Prompt
Condense the paragraph in the page text that begins "This year students from Re_Map" into a short bulleted list of its main facts.

Page text

= = = = =

This year students from Re_Map and Emergent Urbanism units participated in an international workshop in Hannover with European counterparts from TU Braunschweig, lauded by Peter Cook as producing some of the freshest new architectural talent. 10 years after Expo 2000, the students were asked to examine the state of the former Expo site and suggest possibilities for its regeneration, re-use or redistribution and examining the current state or location of the array of buildings. The site currently is vastly under occupied and many of the pavilions lie empty or derelict, though some of the more generic building types have become offices and education institutes. Many of the built objects were relocated almost immediately as the Expo concluded, though some were too permanent in their structural make-up to consider removal and too specific in their programme to provide obvious re-use scenarios. Perhaps the most renowned building of the event was the Dutch Pavilion, a vertical park, designed by MVRDV at the height of their post-FARMAX fame; it is exemplar of both permanence and specificity as the precursors to ruin.

= = = = =

Source information
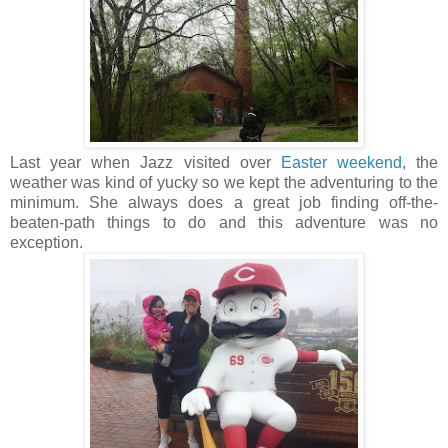
Last year when Jazz visited over
Easter weekend
, the
weather was kind of yucky so we kept the adventuring to the
minimum. She always does a great job finding off-the-
beaten-path things to do and this adventure was no
exception.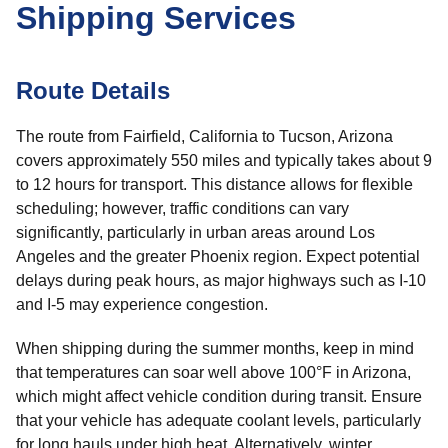
Shipping Services
Route Details
The route from Fairfield, California to Tucson, Arizona
covers approximately 550 miles and typically takes about 9
to 12 hours for transport. This distance allows for flexible
scheduling; however, traffic conditions can vary
significantly, particularly in urban areas around Los
Angeles and the greater Phoenix region. Expect potential
delays during peak hours, as major highways such as I-10
and I-5 may experience congestion.
When shipping during the summer months, keep in mind
that temperatures can soar well above 100°F in Arizona,
which might affect vehicle condition during transit. Ensure
that your vehicle has adequate coolant levels, particularly
for long hauls under high heat. Alternatively, winter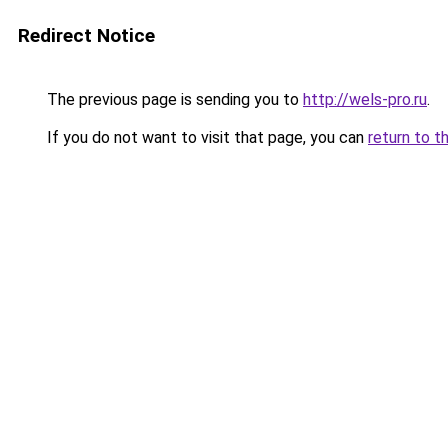
Redirect Notice
The previous page is sending you to
http://wels-pro.ru
.
If you do not want to visit that page, you can
return to t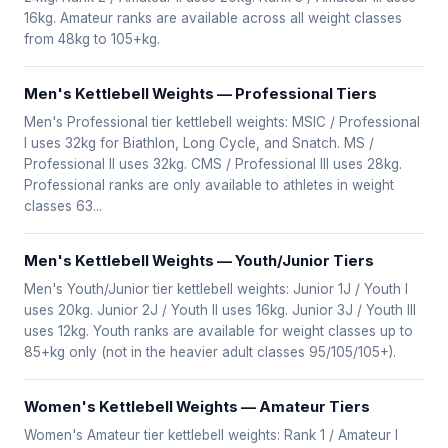
16kg. Amateur ranks are available across all weight classes
from 48kg to 105+kg.
Men's Kettlebell Weights — Professional Tiers
Men's Professional tier kettlebell weights: MSIC / Professional
I uses 32kg for Biathlon, Long Cycle, and Snatch. MS /
Professional II uses 32kg. CMS / Professional III uses 28kg.
Professional ranks are only available to athletes in weight
classes 63...
Men's Kettlebell Weights — Youth/Junior Tiers
Men's Youth/Junior tier kettlebell weights: Junior 1J / Youth I
uses 20kg. Junior 2J / Youth II uses 16kg. Junior 3J / Youth III
uses 12kg. Youth ranks are available for weight classes up to
85+kg only (not in the heavier adult classes 95/105/105+).
Women's Kettlebell Weights — Amateur Tiers
Women's Amateur tier kettlebell weights: Rank 1 / Amateur I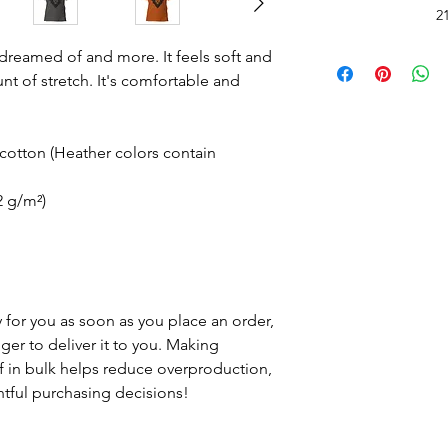
*Do Not RIP, SNATC
2
Doing so may
Please carefully cut 
Read 
e dreamed of and more. It feels soft and
with rou
nt of stretch. It's comfortable and
Wash inside out in c
Hang Dry.
See 
otton (Heather colors contain
2 g/m²)
 for you as soon as you place an order,
nger to deliver it to you. Making
 in bulk helps reduce overproduction,
tful purchasing decisions!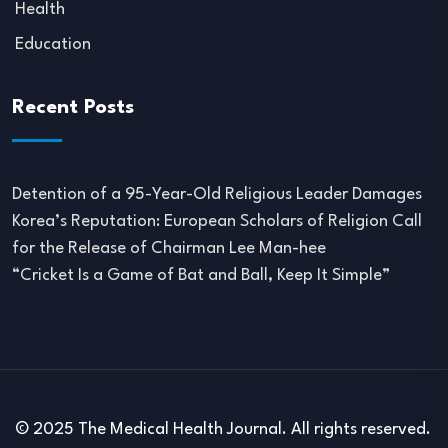
Health
Education
Recent Posts
Detention of a 95-Year-Old Religious Leader Damages
Korea’s Reputation: European Scholars of Religion Call
for the Release of Chairman Lee Man-hee
“Cricket Is a Game of Bat and Ball, Keep It Simple”
© 2025 The Medical Health Journal. All rights reserved.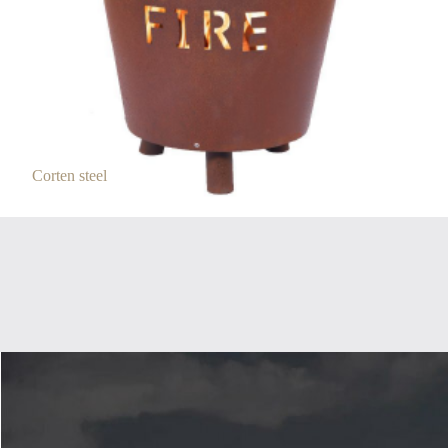
Corten steel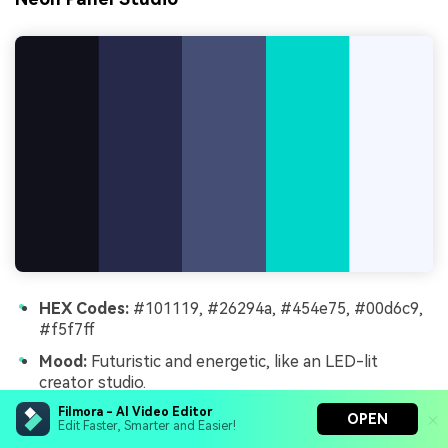
HEX Codes:
#101119, #26294a, #454e75, #00d6c9,
#f5f7ff
Mood:
Futuristic and energetic, like an LED-lit
creator studio.
Use for:
Great for tech reviews, gaming channels,
Filmora - AI Video Editor
OPEN
Edit Faster, Smarter and Easier!
and IRL stream branding.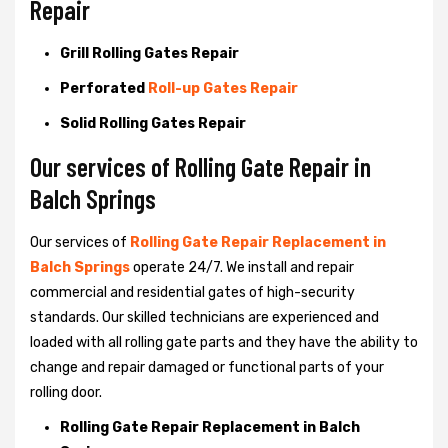
Repair
Grill Rolling Gates Repair
Perforated
Roll-up Gates Repair
Solid Rolling Gates Repair
Our services of Rolling Gate Repair in
Balch Springs
Our services of
Rolling Gate Repair Replacement in
Balch Springs
operate 24/7. We install and repair
commercial and residential gates of high-security
standards. Our skilled technicians are experienced and
loaded with all rolling gate parts and they have the ability to
change and repair damaged or functional parts of your
rolling door.
Rolling Gate Repair Replacement in Balch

= = = = =

Solution to the exercise
- Students from the Re_Map and Emergent Urbanism units joined an international workshop in Hannover with counterparts from TU Braunschweig, which Peter Cook praised for producing some of the freshest new architectural talent.
- Ten years after Expo 2000, they examined the former Expo site and the current state or location of its buildings, and suggested options for regeneration, re-use or redistribution.
- The site is vastly under-occupied, and many pavilions are empty or derelict, though some generic buildings now serve as offices and education institutes.
- Many structures were relocated almost immediately after the Expo. Others were too permanent to remove and too specific in programme to re-use easily.
- The Dutch Pavilion, a vertical park by MVRDV and perhaps the event's most renowned building, exemplifies permanence and specificity as precursors to ruin.